(Passage for review):

Over on the right, though, is a familiar place for a lot of businesses: a company buys some system, service or software on the cheap, hopeful about the original price tag, and then finds themselves trapped in a vortex of unexpected costs: to fix it, to keep it running, to manually execute tedious monkey work required due to missing features. In short, they spend a huge number of either man-hours, opportunity cost while the system is down, customer good will or consulting dollars, trying to repair something with an artificially low up-front cost. Most of the time there is also a strange psychology in play where they keep hoping against hope that they will still save money and be able to stop doing that. Often the idea of changing out the system seems prohibitively expensive and difficult.
So, where should we be? In the happy place, if possible:
The happy place is where we didn’t spend too much for extravagant, gold-plated systems that overreach what the company really needed – like a five-nines, always on system for workers that use it from 8 to 5. The happy place also is where we don’t spend thousands of hours (time is money) trying to force some piece of junk to keep running, where it isn’t up to the task, and in the process leak dollars day and night, paying people to do non-productive work that doesn’t move the organization forward.
The happy place is in a different spot based on your business. You might really need to have 24x7 always-on redundant systems. Or perhaps not. But it’s key that the leadership in your team:
- Knows about this graph
- Does not have some strange fantasy about where you really are on this graph
- Has the right strategic vision to put you in the right place on this graph
I am very lucky to have a great job in a place that I think understands this – though every team, I think, has disagreements or times when this is hard to articulate.

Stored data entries
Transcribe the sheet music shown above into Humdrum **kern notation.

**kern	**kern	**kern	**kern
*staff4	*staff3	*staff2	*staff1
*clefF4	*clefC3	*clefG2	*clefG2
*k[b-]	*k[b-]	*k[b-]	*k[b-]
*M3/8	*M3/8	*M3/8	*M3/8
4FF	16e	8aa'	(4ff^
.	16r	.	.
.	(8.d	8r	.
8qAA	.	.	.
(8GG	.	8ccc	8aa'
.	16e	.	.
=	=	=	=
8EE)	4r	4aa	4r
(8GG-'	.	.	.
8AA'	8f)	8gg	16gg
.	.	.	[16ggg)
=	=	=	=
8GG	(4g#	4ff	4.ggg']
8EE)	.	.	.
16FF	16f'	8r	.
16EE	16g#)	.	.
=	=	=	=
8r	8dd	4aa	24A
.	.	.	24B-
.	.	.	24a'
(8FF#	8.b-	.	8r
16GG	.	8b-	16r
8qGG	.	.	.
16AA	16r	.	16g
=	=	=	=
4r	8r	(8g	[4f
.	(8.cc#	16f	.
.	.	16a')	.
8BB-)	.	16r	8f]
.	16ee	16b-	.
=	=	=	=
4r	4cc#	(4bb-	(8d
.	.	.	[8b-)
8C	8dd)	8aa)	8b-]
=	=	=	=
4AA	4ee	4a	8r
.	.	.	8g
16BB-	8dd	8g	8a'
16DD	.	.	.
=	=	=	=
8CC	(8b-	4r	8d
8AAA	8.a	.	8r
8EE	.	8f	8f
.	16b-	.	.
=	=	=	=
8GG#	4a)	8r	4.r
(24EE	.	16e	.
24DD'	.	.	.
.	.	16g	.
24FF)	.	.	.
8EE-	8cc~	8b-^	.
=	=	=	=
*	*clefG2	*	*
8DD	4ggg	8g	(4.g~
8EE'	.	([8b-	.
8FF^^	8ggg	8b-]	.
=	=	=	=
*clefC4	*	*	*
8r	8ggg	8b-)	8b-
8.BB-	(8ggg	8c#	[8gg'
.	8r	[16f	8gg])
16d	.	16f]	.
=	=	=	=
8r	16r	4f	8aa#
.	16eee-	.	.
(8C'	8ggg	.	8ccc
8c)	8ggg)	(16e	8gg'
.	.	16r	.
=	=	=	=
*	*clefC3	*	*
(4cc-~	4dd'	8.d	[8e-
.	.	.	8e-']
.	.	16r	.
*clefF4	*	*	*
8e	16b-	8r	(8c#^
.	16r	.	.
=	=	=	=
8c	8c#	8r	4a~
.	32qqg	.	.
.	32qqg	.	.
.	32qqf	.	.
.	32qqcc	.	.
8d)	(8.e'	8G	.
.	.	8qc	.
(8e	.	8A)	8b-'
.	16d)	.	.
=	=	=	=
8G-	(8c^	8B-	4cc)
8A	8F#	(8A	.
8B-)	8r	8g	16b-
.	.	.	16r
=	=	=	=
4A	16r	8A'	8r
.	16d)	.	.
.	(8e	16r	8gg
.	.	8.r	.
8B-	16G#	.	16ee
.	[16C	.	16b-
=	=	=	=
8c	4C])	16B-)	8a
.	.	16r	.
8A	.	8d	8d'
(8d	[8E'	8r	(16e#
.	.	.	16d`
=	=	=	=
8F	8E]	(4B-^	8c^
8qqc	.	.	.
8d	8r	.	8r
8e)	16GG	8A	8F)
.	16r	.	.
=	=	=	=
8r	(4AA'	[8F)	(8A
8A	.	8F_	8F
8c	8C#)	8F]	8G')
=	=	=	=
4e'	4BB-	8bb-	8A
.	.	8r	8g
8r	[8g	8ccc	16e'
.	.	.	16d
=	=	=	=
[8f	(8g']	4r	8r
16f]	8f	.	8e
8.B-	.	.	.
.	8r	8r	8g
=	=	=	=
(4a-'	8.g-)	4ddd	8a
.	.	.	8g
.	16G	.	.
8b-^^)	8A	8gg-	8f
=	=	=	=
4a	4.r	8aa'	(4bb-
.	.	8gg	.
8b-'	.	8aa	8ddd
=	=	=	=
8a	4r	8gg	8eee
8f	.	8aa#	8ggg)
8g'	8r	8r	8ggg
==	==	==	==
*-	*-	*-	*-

(Work order):
In the passage on system costs, what is given as an example of an extravagant system that goes beyond what a company really needed? The listing has no connection to the passage on system costs.

(Solution to this problem):
A five-nines, always-on system for workers who use it from 8 to 5.